L’exposition fut une réussite, mais, surtout, il se produisit une chose dont Gortz n’aurait jamais osé rêver. Une riche collectionneuse de Shanghai, propriétaire d’une entreprise spécialisée dans la robotique et l’intelligence artificielle, s’enticha de son œuvre au point de vouloir acquérir toutes les pièces de l’exposition. L’achat représentait une somme conséquente. Gortz lui proposa un petit arrangement : qu’elle fasse réaliser par ses équipes un double robotique de Mirzhaïa et toutes les œuvres seraient à elle.

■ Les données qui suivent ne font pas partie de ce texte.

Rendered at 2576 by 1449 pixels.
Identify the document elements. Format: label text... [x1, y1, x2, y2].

“Effectivement, ça peut être la base d'un scénario de film à deux balles.”

Huit mois plus tard, un transporteur d’art livra au domicile de l’artiste une caisse de belle facture. Gortz fut stupéfait devant le réalisme de sa femme-robot : la reproduction de sa voix n’était certes pas tout à fait fidèle et ses mouvements présentaient un léger manque de fluidité, mais pour le reste, c’était parfait. Plus que parfait, même, car Gortz avait pris soin de faire augmenter l’original de certaines fonctions ou qualités à la fois utiles et agréables. La nouvelle “Mirzha” était une excellente musicienne, elle parlait une dizaine de langues… Gortz reprit goût à la vie auprès de cet “être” qui avait l’avantage de ne contrarier aucun de ses désirs… Un jour, la véritable Mirzha, qui avait gardé une clef de la maison de l’artiste, vint chez lui, en son absence, afin de récupérer une boîte à bijoux.

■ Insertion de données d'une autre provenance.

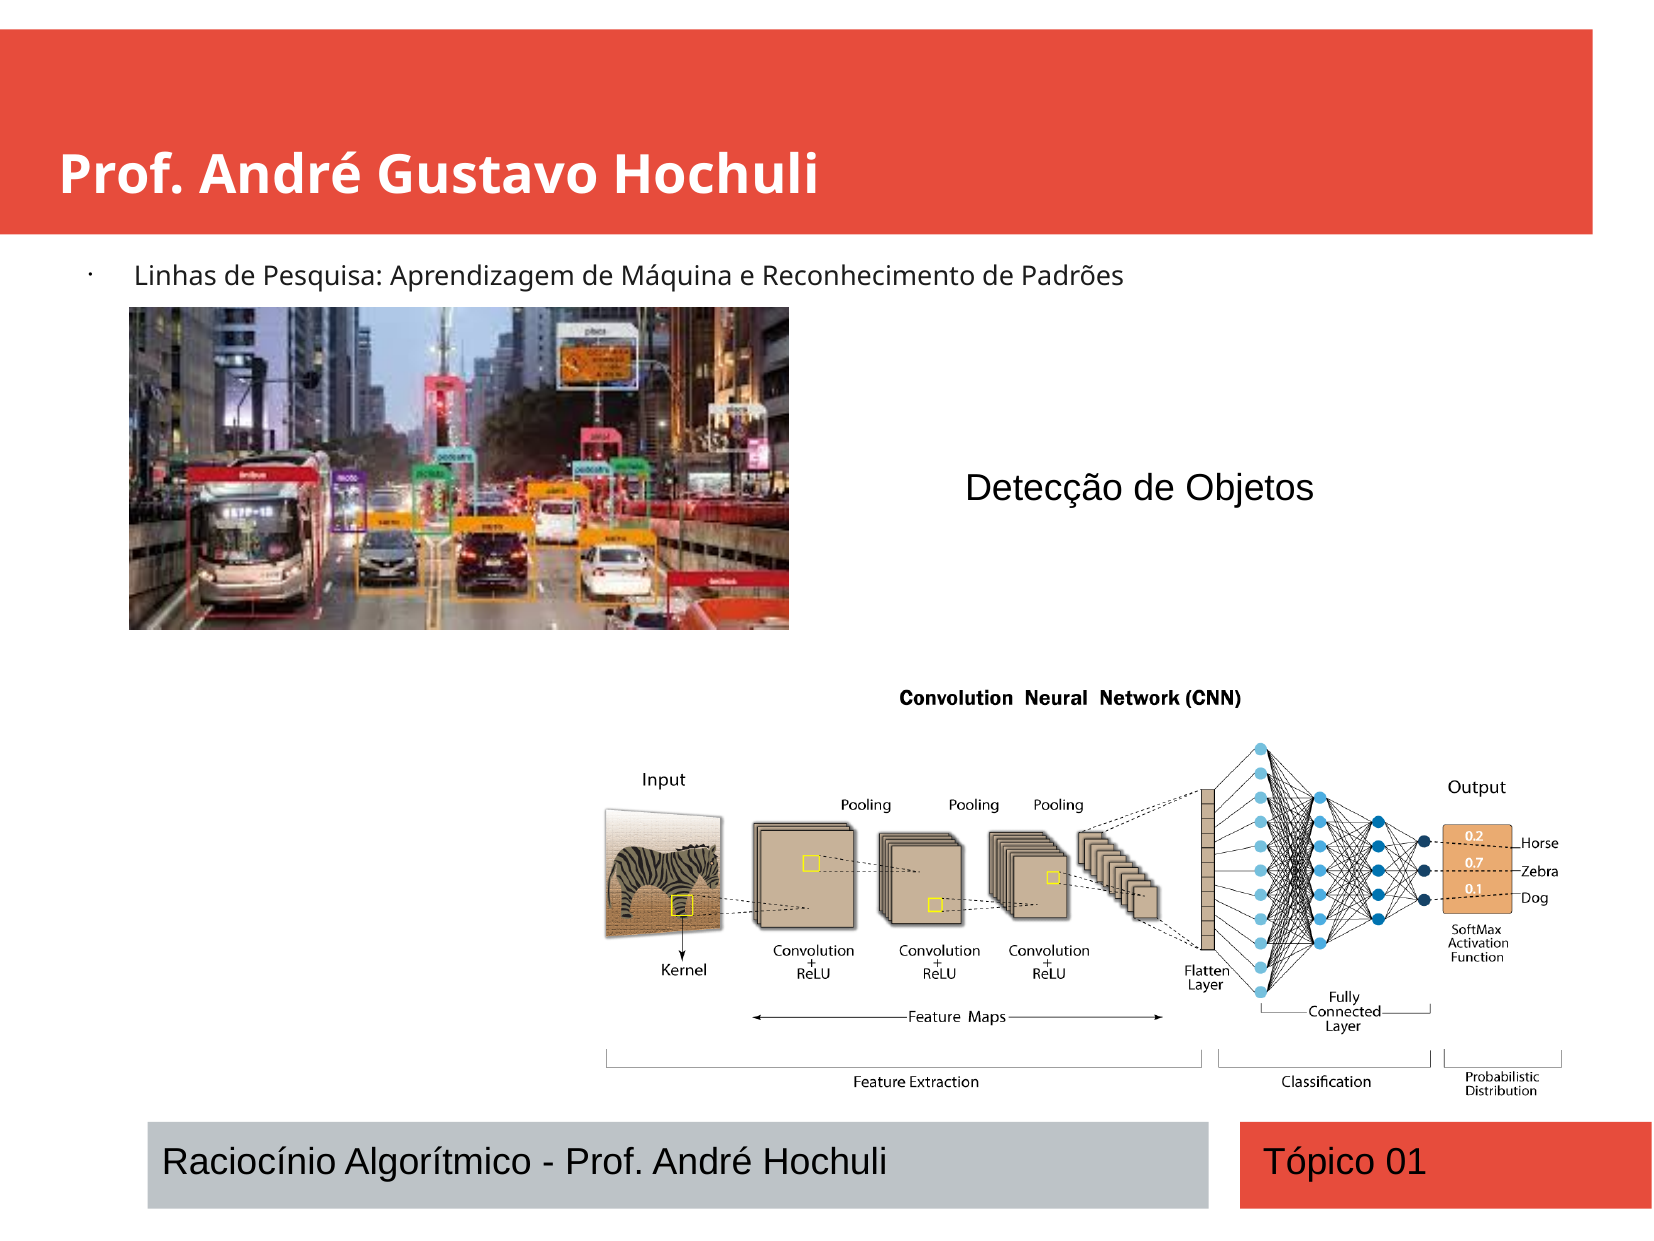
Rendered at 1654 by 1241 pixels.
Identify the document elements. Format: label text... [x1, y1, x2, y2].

picture [129, 307, 789, 630]
text_box Prof. André Gustavo Hochuli [58, 58, 1593, 205]
text_box Raciocínio Algorítmico - Prof. André Hochuli [147, 1129, 1203, 1188]
text_box Linhas de Pesquisa: Aprendizagem de Máquina e Reconhecimento de Padrões [58, 202, 1564, 968]
text_box Tópico 01 [1248, 1129, 1622, 1188]
text_box Detecção de Objetos [950, 455, 1330, 513]
picture [587, 655, 1581, 1097]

Avec une indicible stupeur, la jeune femme découvrit son double qui, ses batteries déchargées, gisait inerte dans sa caisse de transport… Le choc passé et après avoir considéré Gortz comme un exécrable pervers, elle fut sensible à ce qui, au fond, pouvait être compris comme la preuve d’un attachement maladif à son égard. Elle revint vivre auprès de son ex-amant. S’ensuivit une heureuse période de vie à trois dans laquelle la femme-robot tenait lieu de dame de compagnie et d’assistante ménagère. Le bonheur fut toutefois de courte durée. Mirzaïha était flattée par l’image méliorative d’elle-même que lui renvoyait le robot. Elle en tomba amoureuse et pris le large avec son amie-miroir… Gortz fut terrassé. Il broya dans un pot de tarama tous les médicaments les plus nocifs qu’il put trouver, avala l’infâme mixture et s’allongea dans la jolie caisse de transport en ayant tant bien que mal refermé le couvercle sur lui… Bon… Effectivement, ça peut être la base d’un scénario de film à deux balles.